━━ FRAGMENTEN UIT DATASET ━━

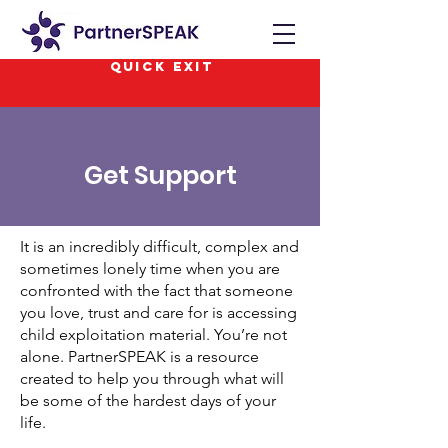
QUICK EXIT
Get Support
It is an incredibly difficult, complex and
sometimes lonely time when you are
confronted with the fact that someone
you love, trust and care for is accessing
child exploitation material. You’re not
alone. PartnerSPEAK is a resource
created to help you through what will
be some of the hardest days of your
life.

━━━

▶ **WERKWIJZE OPDRACHT**:
Herhaal alle regels uit de gegevens hierboven letterlijk, maar laat de afbeeldingen weg.

▶ **RESULTAAT OPDRACHT**:
QUICK EXIT
Get Support
It is an incredibly difficult, complex and
sometimes lonely time when you are
confronted with the fact that someone
you love, trust and care for is accessing
child exploitation material. You’re not
alone. PartnerSPEAK is a resource
created to help you through what will
be some of the hardest days of your
life.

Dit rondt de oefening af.